**TASK TO CARRY OUT**
Return all the data exactly, keeping the pictures out.

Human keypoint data
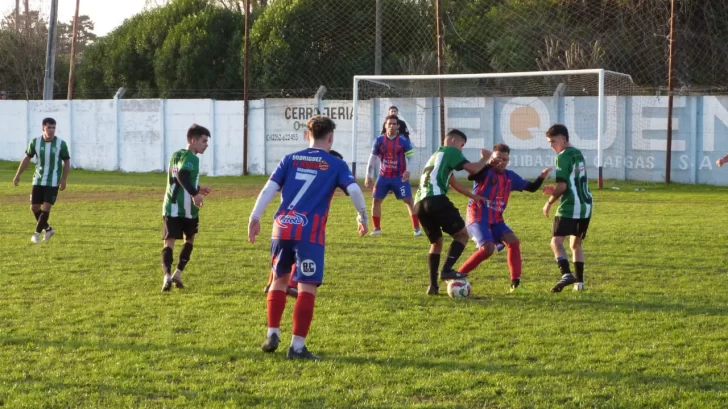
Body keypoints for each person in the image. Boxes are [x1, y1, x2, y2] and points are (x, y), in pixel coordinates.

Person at [248, 115, 368, 360]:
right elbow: (354, 189)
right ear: (331, 138)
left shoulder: (289, 159)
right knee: (306, 288)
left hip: (281, 228)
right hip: (309, 233)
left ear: (307, 135)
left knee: (278, 280)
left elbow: (269, 188)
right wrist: (363, 216)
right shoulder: (335, 164)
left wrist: (254, 217)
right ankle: (298, 347)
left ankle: (272, 332)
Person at [454, 143, 551, 292]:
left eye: (505, 159)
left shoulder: (510, 176)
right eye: (498, 158)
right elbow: (472, 176)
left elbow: (531, 188)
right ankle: (458, 275)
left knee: (513, 241)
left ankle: (516, 285)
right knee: (488, 249)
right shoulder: (485, 172)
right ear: (492, 158)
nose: (501, 162)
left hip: (496, 219)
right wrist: (486, 164)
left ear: (508, 160)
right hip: (478, 216)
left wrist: (541, 177)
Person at [261, 149, 348, 299]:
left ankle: (272, 284)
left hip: (285, 220)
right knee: (301, 250)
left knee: (282, 255)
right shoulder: (326, 174)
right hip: (307, 220)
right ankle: (292, 284)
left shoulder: (300, 166)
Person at [414, 129, 492, 295]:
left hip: (419, 204)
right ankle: (447, 270)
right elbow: (473, 169)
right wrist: (486, 158)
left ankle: (433, 286)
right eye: (461, 145)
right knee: (462, 235)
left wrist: (473, 196)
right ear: (453, 142)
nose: (461, 150)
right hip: (436, 199)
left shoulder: (436, 156)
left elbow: (453, 182)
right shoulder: (450, 151)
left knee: (436, 243)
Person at [160, 124, 212, 292]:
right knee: (188, 239)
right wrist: (194, 194)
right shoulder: (192, 157)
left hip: (170, 206)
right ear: (193, 140)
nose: (206, 145)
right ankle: (178, 273)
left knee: (169, 242)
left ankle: (168, 276)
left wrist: (197, 188)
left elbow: (178, 179)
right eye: (204, 141)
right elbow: (182, 175)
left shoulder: (176, 155)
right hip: (187, 209)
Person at [542, 124, 593, 292]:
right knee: (576, 244)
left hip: (570, 205)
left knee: (556, 242)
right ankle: (579, 283)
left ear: (564, 139)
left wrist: (549, 201)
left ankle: (566, 274)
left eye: (553, 141)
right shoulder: (578, 153)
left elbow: (563, 187)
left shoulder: (562, 157)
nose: (551, 146)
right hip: (586, 205)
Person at [13, 117, 70, 243]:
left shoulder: (61, 144)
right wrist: (18, 175)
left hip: (53, 181)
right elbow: (27, 159)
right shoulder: (35, 142)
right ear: (43, 128)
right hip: (38, 180)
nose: (51, 130)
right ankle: (48, 229)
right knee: (34, 207)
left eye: (53, 127)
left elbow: (66, 161)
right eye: (49, 127)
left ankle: (36, 234)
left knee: (46, 208)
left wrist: (64, 179)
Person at [365, 114, 421, 236]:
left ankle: (417, 229)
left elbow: (412, 158)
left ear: (398, 126)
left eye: (394, 124)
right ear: (385, 126)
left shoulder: (403, 141)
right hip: (383, 176)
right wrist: (368, 175)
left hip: (399, 177)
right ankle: (376, 229)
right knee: (376, 201)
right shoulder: (379, 140)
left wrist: (408, 171)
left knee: (409, 201)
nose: (391, 126)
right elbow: (373, 158)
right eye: (389, 123)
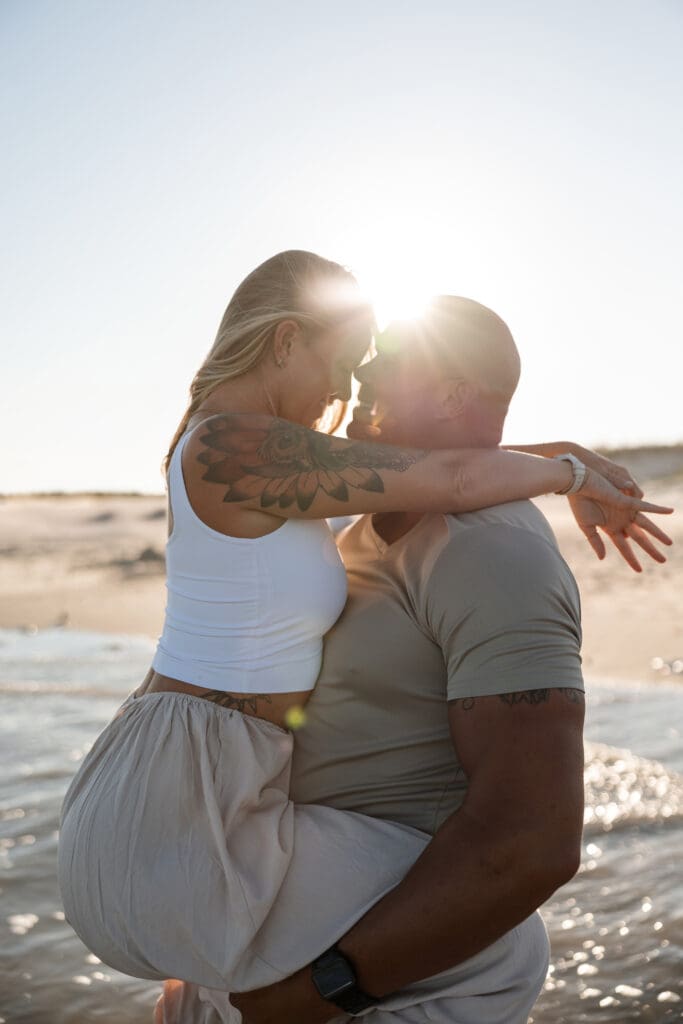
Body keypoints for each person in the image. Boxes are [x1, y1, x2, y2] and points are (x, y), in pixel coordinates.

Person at [57, 253, 669, 1020]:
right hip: (183, 796)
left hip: (200, 785)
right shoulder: (227, 445)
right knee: (502, 949)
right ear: (285, 342)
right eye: (345, 363)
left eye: (367, 369)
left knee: (469, 926)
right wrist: (570, 474)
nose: (345, 394)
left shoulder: (272, 473)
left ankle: (215, 996)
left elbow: (428, 468)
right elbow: (445, 474)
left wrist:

**TASK RESPONSE**
Body keypoints for each person in the image. Boxes are [x1, y1, x2, y2] and points are (x, y), in pixel coordinates.

Person at [248, 115, 368, 360]:
right elbow: (354, 189)
right ear: (331, 138)
left shoulder: (289, 159)
right knee: (306, 288)
left hip: (281, 228)
right hip: (309, 233)
left ear: (307, 135)
left knee: (278, 280)
left elbow: (269, 188)
right wrist: (363, 216)
right shoulder: (335, 164)
left wrist: (254, 217)
right ankle: (298, 347)
left ankle: (272, 332)
Person at [454, 143, 551, 292]:
left eye: (505, 159)
left shoulder: (510, 176)
right eye: (498, 158)
right elbow: (472, 176)
left elbow: (531, 188)
right ankle: (458, 275)
left knee: (513, 241)
left ankle: (516, 285)
right knee: (488, 249)
right shoulder: (485, 172)
right ear: (492, 158)
nose: (501, 162)
left hip: (496, 219)
right wrist: (486, 164)
left ear: (508, 160)
right hip: (478, 216)
left wrist: (541, 177)
Person at [261, 149, 348, 299]:
left ankle: (272, 284)
left hip: (285, 220)
right knee: (301, 250)
left knee: (282, 255)
right shoulder: (326, 174)
right hip: (307, 220)
right ankle: (292, 284)
left shoulder: (300, 166)
Person at [414, 129, 492, 295]:
left hip: (419, 204)
right ankle: (447, 270)
right elbow: (473, 169)
right wrist: (486, 158)
left ankle: (433, 286)
right eye: (461, 145)
right knee: (462, 235)
left wrist: (473, 196)
right ear: (453, 142)
nose: (461, 150)
right hip: (436, 199)
left shoulder: (436, 156)
left elbow: (453, 182)
right shoulder: (450, 151)
left knee: (436, 243)
Person at [160, 124, 212, 292]:
right knee: (188, 239)
right wrist: (194, 194)
right shoulder: (192, 157)
left hip: (170, 206)
right ear: (193, 140)
nose: (206, 145)
right ankle: (178, 273)
left knee: (169, 242)
left ankle: (168, 276)
left wrist: (197, 188)
left elbow: (178, 179)
right eye: (204, 141)
right elbow: (182, 175)
left shoulder: (176, 155)
right hip: (187, 209)
Person at [542, 124, 593, 292]:
right knee: (576, 244)
left hip: (570, 205)
left knee: (556, 242)
right ankle: (579, 283)
left ear: (564, 139)
left wrist: (549, 201)
left ankle: (566, 274)
left eye: (553, 141)
right shoulder: (578, 153)
left elbow: (563, 187)
left shoulder: (562, 157)
nose: (551, 146)
right hip: (586, 205)
Person at [13, 117, 70, 243]:
left shoulder: (61, 144)
right wrist: (18, 175)
left hip: (53, 181)
right elbow: (27, 159)
right shoulder: (35, 142)
right ear: (43, 128)
right hip: (38, 180)
nose: (51, 130)
right ankle: (48, 229)
right knee: (34, 207)
left eye: (53, 127)
left elbow: (66, 161)
right eye: (49, 127)
left ankle: (36, 234)
left knee: (46, 208)
left wrist: (64, 179)
Person at [365, 114, 421, 236]:
left ankle: (417, 229)
left elbow: (412, 158)
left ear: (398, 126)
left eye: (394, 124)
right ear: (385, 126)
left shoulder: (403, 141)
right hip: (383, 176)
right wrist: (368, 175)
left hip: (399, 177)
right ankle: (376, 229)
right knee: (376, 201)
right shoulder: (379, 140)
left wrist: (408, 171)
left knee: (409, 201)
nose: (391, 126)
right elbow: (373, 158)
right eye: (389, 123)
Body keypoints for each person in the image. Boxes are [x1, y1, x2, y2] and points are (x, y), in pixel coordinates.

Person at [57, 253, 669, 1020]:
right hip: (183, 796)
left hip: (200, 785)
right shoulder: (227, 445)
right knee: (502, 949)
right ear: (285, 342)
right eye: (345, 363)
left eye: (367, 369)
left knee: (469, 926)
right wrist: (570, 474)
nose: (345, 394)
left shoulder: (272, 473)
left ankle: (215, 996)
left elbow: (428, 468)
right elbow: (445, 474)
left wrist:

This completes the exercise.